== Document section

Students at Ohio State Newark can complete some bachelor's degree programs and master's degrees in Newark. For other Ohio State degree programs, students can complete many of the course requirements in Newark and then transfer to the main campus in Columbus, Ohio. The Fisher College of Business gives juniors and seniors the option of taking classes online or during the evening.

==Athletics==
Intramural sports provide an opportunity for students to participate on a team and compete with other students. Adena Hall serves as an athletic facility for campus events. The Adena Recreation Center is available for a variety of recreational activities. Adena Hall is open throughout the day and evening for recreational use by students, faculty, and staff of the Newark Campus. Participants can spend their free time enjoying basketball, volleyball, weight training, walking, and jogging. Basketball, soccer, flag football, and walking trails.

==Student life==

The Division of Student Life operates the offices of Student Activities, Multicultural Affairs, Career Services, Disability Services, Counseling Services, University Housing, Intramurals and Recreation, and Campus Dining Services

===Student governments===

The Student Government of the Newark Campus was founded in 2000. It was established to work on behalf of the student population on the Newark Campus. Meeting with campus administration, hosting campus-wide events and activities, and working with faculty to help the students at OSU-Newark and COTC achieve the best college experience while on campus.

====
== Records provided

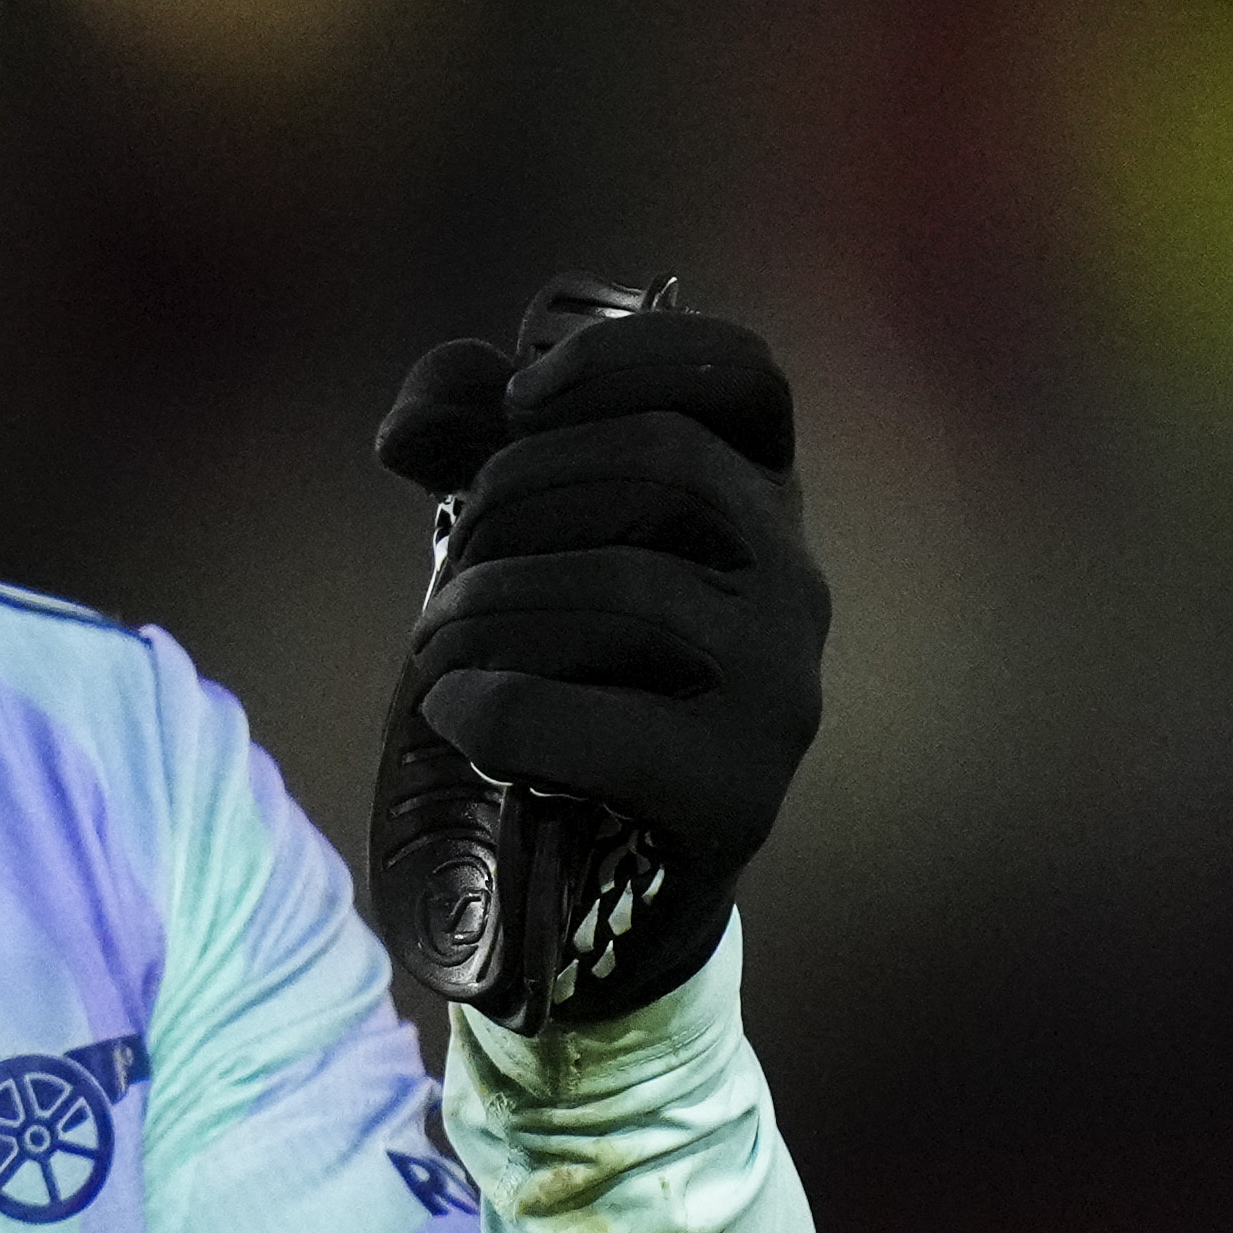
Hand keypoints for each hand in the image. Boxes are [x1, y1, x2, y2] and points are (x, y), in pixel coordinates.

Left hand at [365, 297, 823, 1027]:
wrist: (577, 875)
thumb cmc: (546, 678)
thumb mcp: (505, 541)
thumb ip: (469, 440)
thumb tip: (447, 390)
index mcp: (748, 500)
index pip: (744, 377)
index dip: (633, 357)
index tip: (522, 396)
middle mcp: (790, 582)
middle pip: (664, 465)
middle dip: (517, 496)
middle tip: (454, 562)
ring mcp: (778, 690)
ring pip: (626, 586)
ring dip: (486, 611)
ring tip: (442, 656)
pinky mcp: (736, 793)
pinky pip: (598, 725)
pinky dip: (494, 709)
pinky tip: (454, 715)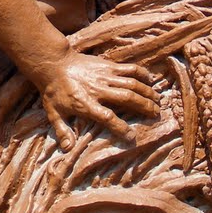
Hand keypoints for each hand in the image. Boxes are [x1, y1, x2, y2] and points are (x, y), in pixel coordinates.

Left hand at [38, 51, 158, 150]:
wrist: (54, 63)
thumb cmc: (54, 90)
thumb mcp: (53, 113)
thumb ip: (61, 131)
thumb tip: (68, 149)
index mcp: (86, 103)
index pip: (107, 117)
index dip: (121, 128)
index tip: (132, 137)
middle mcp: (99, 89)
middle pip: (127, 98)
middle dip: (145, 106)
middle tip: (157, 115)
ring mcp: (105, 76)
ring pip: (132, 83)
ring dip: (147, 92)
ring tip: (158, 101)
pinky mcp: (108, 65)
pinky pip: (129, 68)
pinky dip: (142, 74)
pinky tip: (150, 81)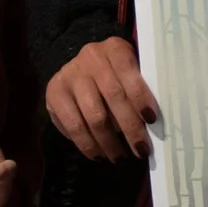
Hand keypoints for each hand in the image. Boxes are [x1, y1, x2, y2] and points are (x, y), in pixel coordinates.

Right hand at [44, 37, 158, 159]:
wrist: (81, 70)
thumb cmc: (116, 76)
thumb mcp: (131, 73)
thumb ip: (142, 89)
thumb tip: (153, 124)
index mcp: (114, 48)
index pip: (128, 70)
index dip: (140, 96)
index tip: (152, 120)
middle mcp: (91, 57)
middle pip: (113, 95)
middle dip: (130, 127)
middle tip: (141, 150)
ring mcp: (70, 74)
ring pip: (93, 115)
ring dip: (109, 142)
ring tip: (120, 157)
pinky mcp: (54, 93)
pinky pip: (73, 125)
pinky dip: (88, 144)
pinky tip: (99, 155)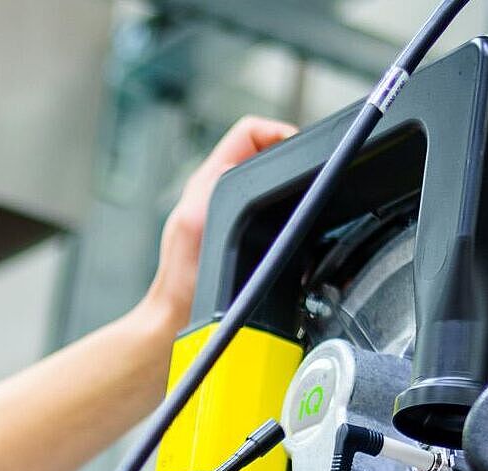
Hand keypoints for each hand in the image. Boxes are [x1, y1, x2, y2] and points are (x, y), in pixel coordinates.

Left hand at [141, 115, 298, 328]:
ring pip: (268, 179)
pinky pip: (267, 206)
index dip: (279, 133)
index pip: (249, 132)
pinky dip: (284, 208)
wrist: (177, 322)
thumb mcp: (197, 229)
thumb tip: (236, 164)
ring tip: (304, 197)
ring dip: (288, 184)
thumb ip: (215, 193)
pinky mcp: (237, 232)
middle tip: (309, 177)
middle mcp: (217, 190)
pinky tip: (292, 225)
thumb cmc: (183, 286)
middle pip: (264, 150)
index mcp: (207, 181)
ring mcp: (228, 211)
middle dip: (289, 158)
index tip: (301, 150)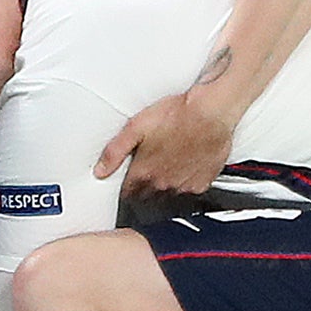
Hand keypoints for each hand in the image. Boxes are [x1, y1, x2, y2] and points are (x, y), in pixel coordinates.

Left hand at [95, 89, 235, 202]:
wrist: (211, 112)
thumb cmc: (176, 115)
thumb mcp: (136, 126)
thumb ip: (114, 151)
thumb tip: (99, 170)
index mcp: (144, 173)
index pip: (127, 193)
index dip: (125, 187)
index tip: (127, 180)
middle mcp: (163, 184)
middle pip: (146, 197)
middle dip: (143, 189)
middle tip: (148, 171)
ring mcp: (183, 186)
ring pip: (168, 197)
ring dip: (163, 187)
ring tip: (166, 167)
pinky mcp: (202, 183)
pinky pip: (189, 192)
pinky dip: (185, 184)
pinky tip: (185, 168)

====

* _Problems to solve_
a) Answer these questions using the passage about Ohio State Newark.
(i) Besides online, when can juniors and seniors take Fisher College of Business classes?
(ii) Which building serves as an athletic facility for campus events?
(iii) In what year was the Student Government of the Newark Campus founded?
b) Continue the passage about Ohio State Newark, starting after its final sentence.

* _Answers for the tasks_
a)
(i) During the evening.
(ii) Adena Hall.
(iii) 2000.

b)
===Student activities boards===

The Newark Campus Activities Board coordinates and produces activities and events on campus for students, faculty, and staff. The board is made up of students from both Ohio State Newark and COTC. The Newark Residence Hall Activities Board coordinates and produces activities and events for campus students in the Residence Halls. The Student Cultural Council produces and coordinates activities and events on campus dedicated to understanding different cultures, customs, and countries around the world.